Sanctions divisées par 20 pour 13 enseignes de Thiais

le 27 février 2009 à 16h49 , mis à jour le 27 février 2009 à 16h51

Si la cour d'appel de Paris a confirmé la déclaration de culpabilité pour ces magasins accusés d'avoir employé, sans dérogation, des salariés le dimanche, elle a allégé la note pour les fautifs.

achat commerce distribution magasin vente © LCI

La cour d'appel de Paris a confirmé vendredi la condamnation de 13 enseignes d'un centre commercial de Thiais, dans le Val-de-Marne, pour avoir employé des salariés le dimanche sans dérogation. Mais elle a fortement diminué les sanctions financières prononcées à leur encontre.

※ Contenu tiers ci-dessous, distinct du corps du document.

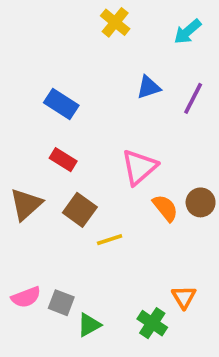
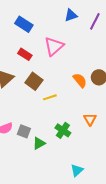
pink triangle: (139, 167) -> (54, 46), moved
orange triangle: (184, 297) -> (90, 119), moved
green cross: (152, 323) -> (63, 130), moved

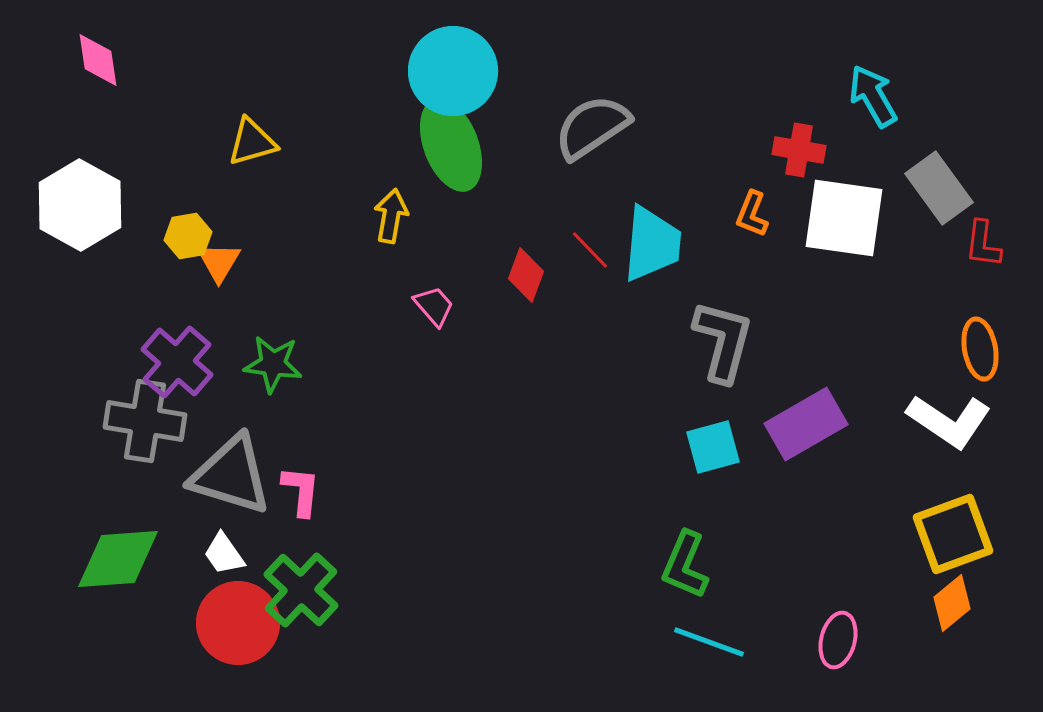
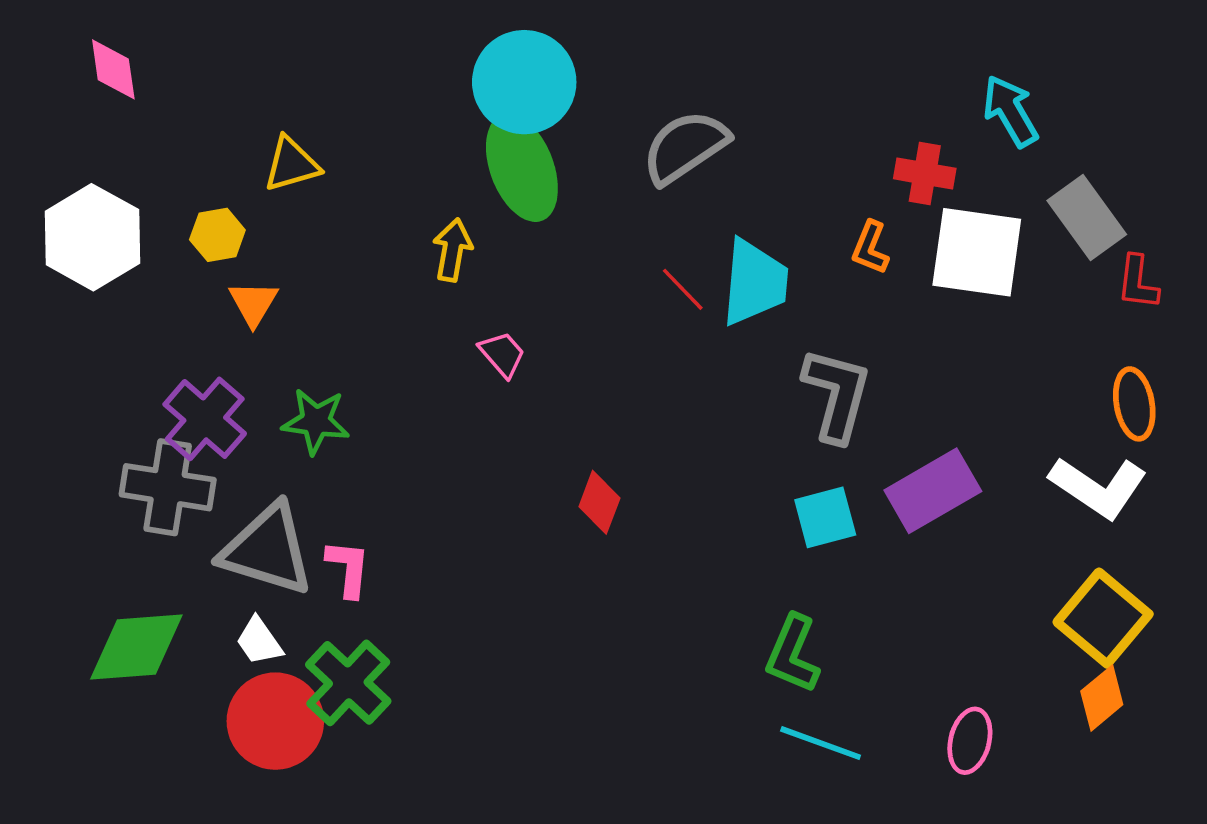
yellow hexagon: (188, 236) -> (217, 235), moved
red diamond: (526, 275) -> (599, 502), moved
yellow square: (953, 534) -> (1103, 618), turned -30

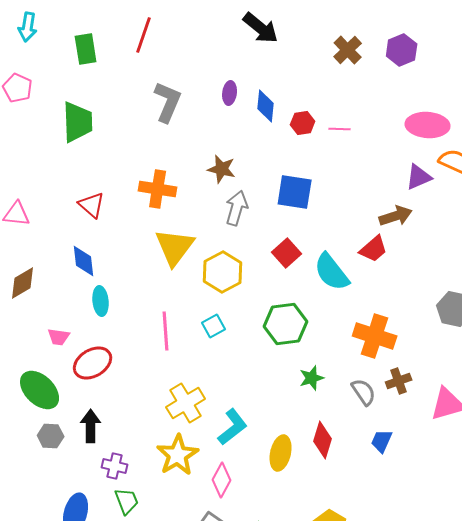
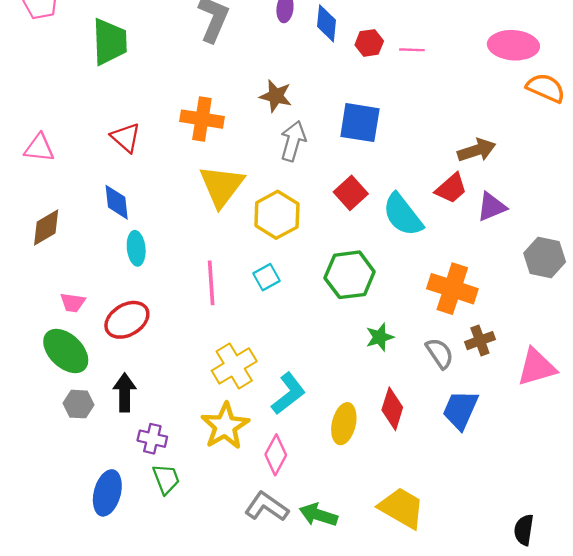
purple triangle: (419, 177) -> (492, 207), moved
pink trapezoid: (59, 337) -> (73, 303), moved
blue trapezoid: (382, 441) -> (460, 410), size x1.5

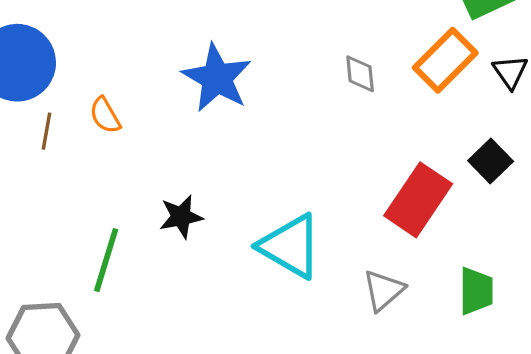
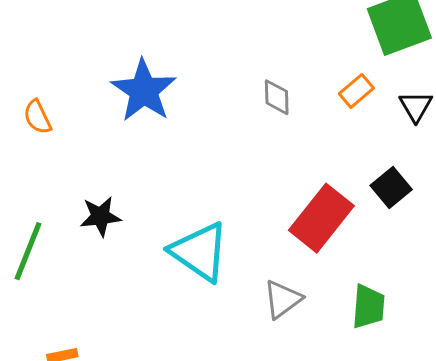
orange rectangle: (445, 60) -> (356, 91), size x0.6

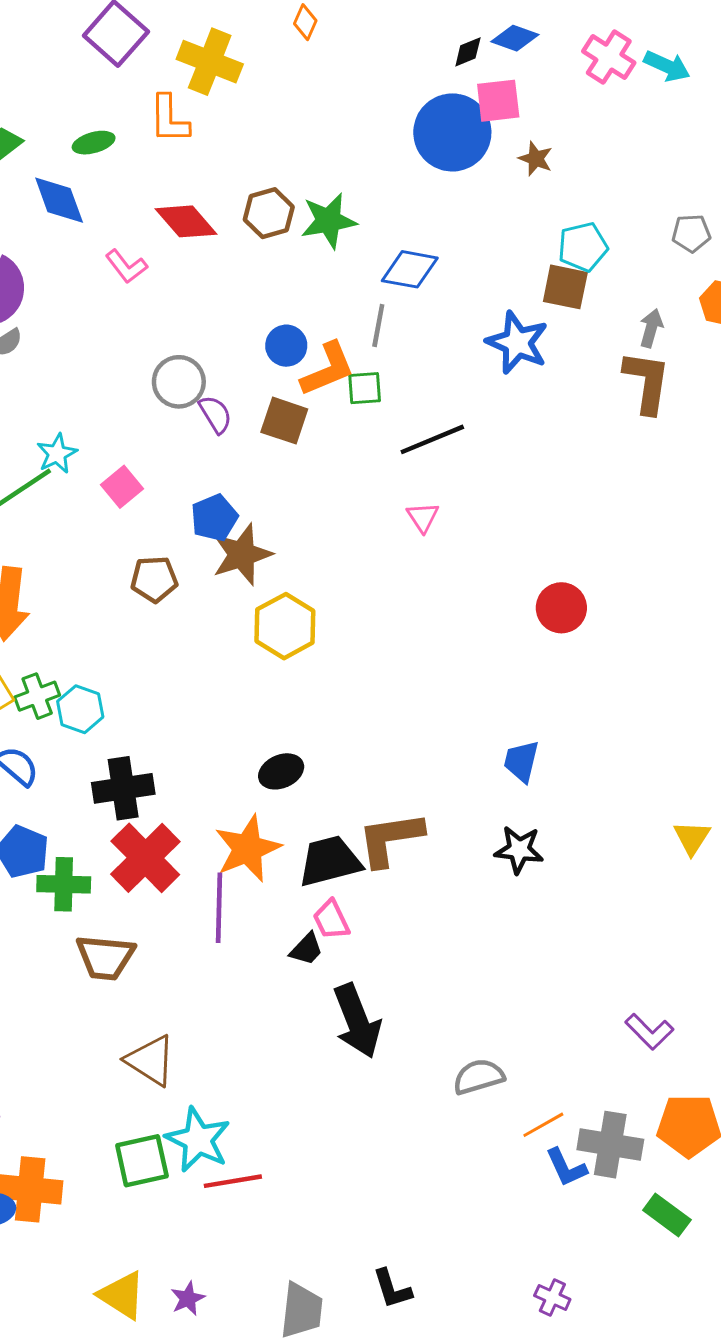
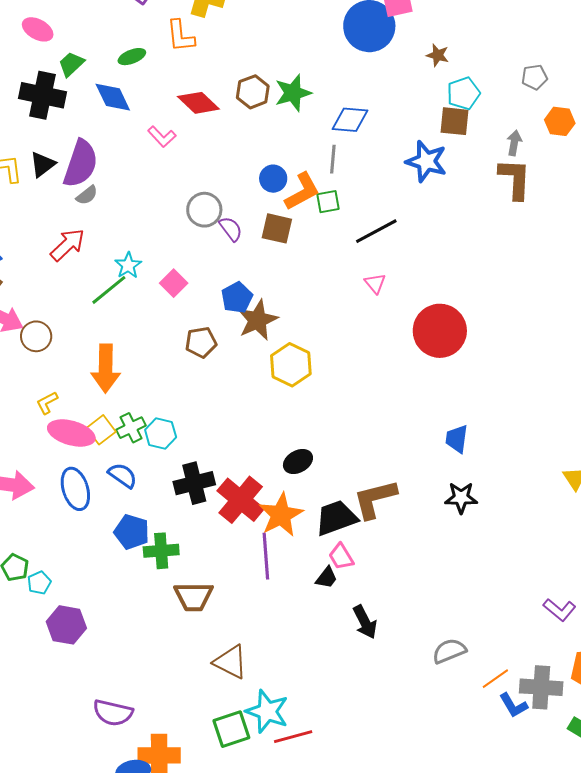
brown star: (536, 159) -> (438, 55), moved
red circle: (561, 608) -> (440, 331), moved, size x1.6
red cross: (145, 858) -> (241, 500), moved
black arrow: (357, 1021) -> (365, 622), size x0.7

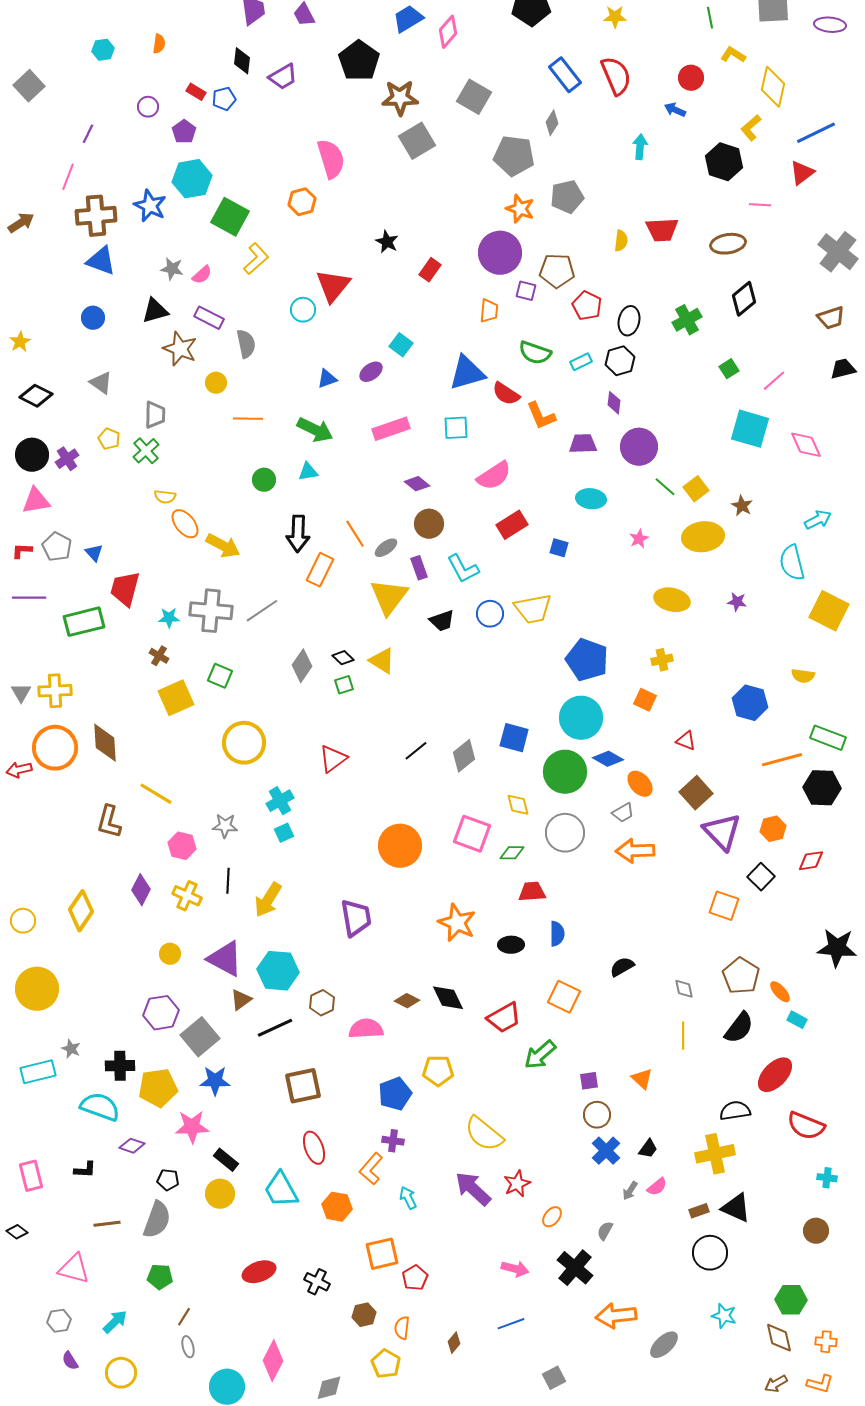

L'affaire faisait suite à un contrôle effectué par l'Inspection départementale du travail le 11 novembre 2007 au centre Thiais-Village, ouvert fin août 2007. La justice reprochait aux différentes enseignes d'avoir employé, du 2 septembre au 11 novembre, des salariés le dimanche sans bénéficier de dérogation pour ouverture dominicale. En première instance, le 15 mai 2008, le tribunal de police d'Ivry-sur-Seine avait condamné 17 enseignes à des contraventions allant de 600 à 32.000 euros chacune. Seize magasins avaient alors fait appel.

Des dommages et intérêts revus à la baisse

Pour 13 d'entre eux, la cour d'appel de Paris a donc confirmé la déclaration de culpabilité mais a allégé les sanctions, faisant passer la facture totale de 135.000 euros à seulement 6000 euros. Certaines enseignes, comme Boulanger ou la Fnac, ont même vu leur sanction divisée par 40, passant de 32.000 à 800 euros. "L'obtention par les prévenus d'une autorisation préfectorale quelques mois après les faits, en août 2008, conduit la cour à faire une application plus douce de la loi pénale", se sont justifiés vendredi les magistrats de la 11e chambre.

Par ailleurs, ils ont réduit le montant des dommages et intérêts que ces enseignes devront verser aux quatre syndicats FO et CFTC qui s'étaient constitués partie civile. Ils leur paieront un peu plus de 10.000 euros, contre 27.600 euros en première instance. La cour a en outre constaté le désistement d'appel de la société Potiron et relaxé les deux magasins Heytens (condamnés à une amende de 10.000 euros en première instance), considérant qu'il y avait une erreur dans les personnes morales poursuivies.